Что до рассказа В. Яновского «Записки современника», то он вызывает противоречивые чувства, как вообще все творчество этого писателя, особенно за последние годы.

Яновский — определенно талантлив, прекрасно владеет языком, имеет вкус и не лишен такта. Но он мог бы достичь в своей области значительно большего, если б не его… болезнь. Иначе не могу назвать то, что с ним происходит. Сначала все в его повествовании превосходно, интересно, остроумно, свежо, глубоко, но вдруг — «припадок». Все летит к черту.

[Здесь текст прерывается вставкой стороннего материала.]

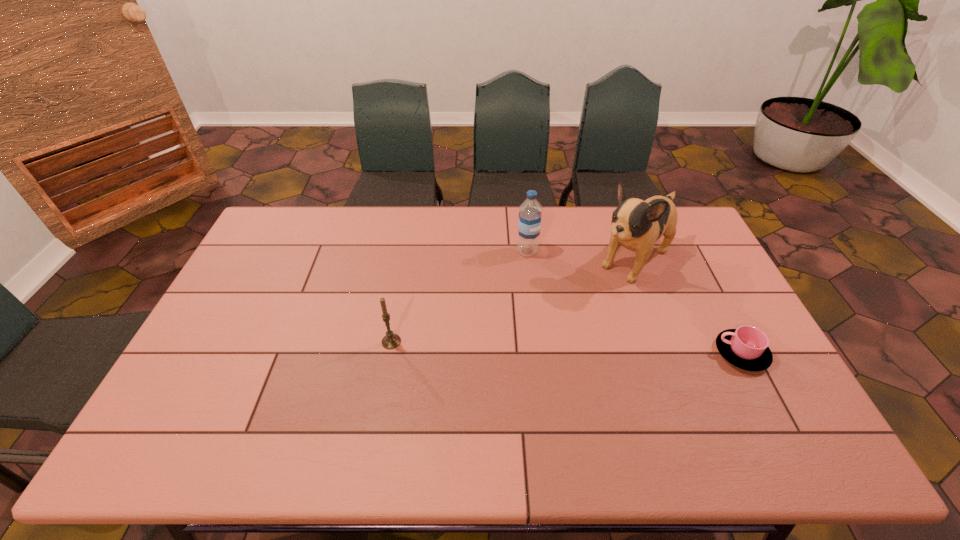
Identify the location of free area in between the cup and the water bottle. (635, 302).

Locate an element on the screen. This screenshot has height=540, width=960. empty space between the second object from left to right and the puppy is located at coordinates (581, 255).

Image resolution: width=960 pixels, height=540 pixels. What are the coordinates of `free point between the second tallest object and the second shortest object` in the screenshot? It's located at (459, 296).

The width and height of the screenshot is (960, 540). Find the location of `blank region between the tallest object and the shortest object`. blank region between the tallest object and the shortest object is located at coordinates (687, 306).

Ни меры, ни вкуса, ни глубины — сплошное кривлянье, гаерство, нестерпимая пошлость. Жаль. Правда, жаль. Но самое печальное — это что Яновский свою болезнь явно предпочитает здоровью и свое припадочное состоянье принимает за творческий экстаз. А как хорошо, с какой тонкой иронией можно бы описать в «Записках современника» собачьи похороны. Ведь хватило же у Яновского и вкуса и таланта на сцену в эльзасском трактире, где жандармы ловят «беглого мертвеца».

Все дело в мере, во внутренней, дисциплине, и хорошо сказал Наполеон: «Tout се qui est e xagere est innsignifiaint»[131].

Рассказ Д. Леховича «Расстрел» лучше бы просто обойти молчаньем. Печатать его, во всяком случае, не следовало, и, печатая его, редакция совершила ошибку. Не потому, что рассказ плох, наоборот: он слишком литературен. Тема же его из числа тех, что никакой литературной обработки не выносит. Единственно приемлемая для нее форма — либо дневник, либо воспоминанья. Как пример, можно привести «Рассказ латышского крестьянина, бежавшего из СССР», напечатанный в 34-м номере «Нового журнала».

И ошибка эта — не первая. Уже в предыдущем номере был рассказ («Дроль» И. Савина[132]) приблизительно на ту же тему. Будем надеяться, что в следующем игра с трупами наконец прекратится.

В заключение несколько слов об Эрге[133]. Этот таинственный незнакомец, печатающий на последних страницах краткие Nota bene, заслуживает лучшей участи — своего места в журнале, а не угла где-то на «задворках». Его заметки как бы дополняют и сочетают, с большим тактом, материал, подчас весьма разношерстный. Так очень кстати напоминанье Эрге о гоголевских «Ночах на вилле» и предпосланная этому напоминанью цитата из Montaigne[134] «О дружбе». Ни у Ремизова, ни у Шика ничего об этих «ночах» нет, и вообще о них упоминают редко. Между тем из жизни Гоголя их не выкинешь.

Другое, тоже очень важное, напоминанье — в предыдущем номере о беседе во время немецкой оккупации в горной деревушке Кабри, на юге Франции, Andre Gide’a[135] с русским молодым человеком, Борисом Вильде[136], воодушевившим знаменитого писателя на дело освобождения своей родины.

Эти напоминанья — как бы уколы раскаленной иглой. Они будят совесть. Вот почему «Опыты» № 2 не потеряли и еще долго не потеряют для нас свою актуальность.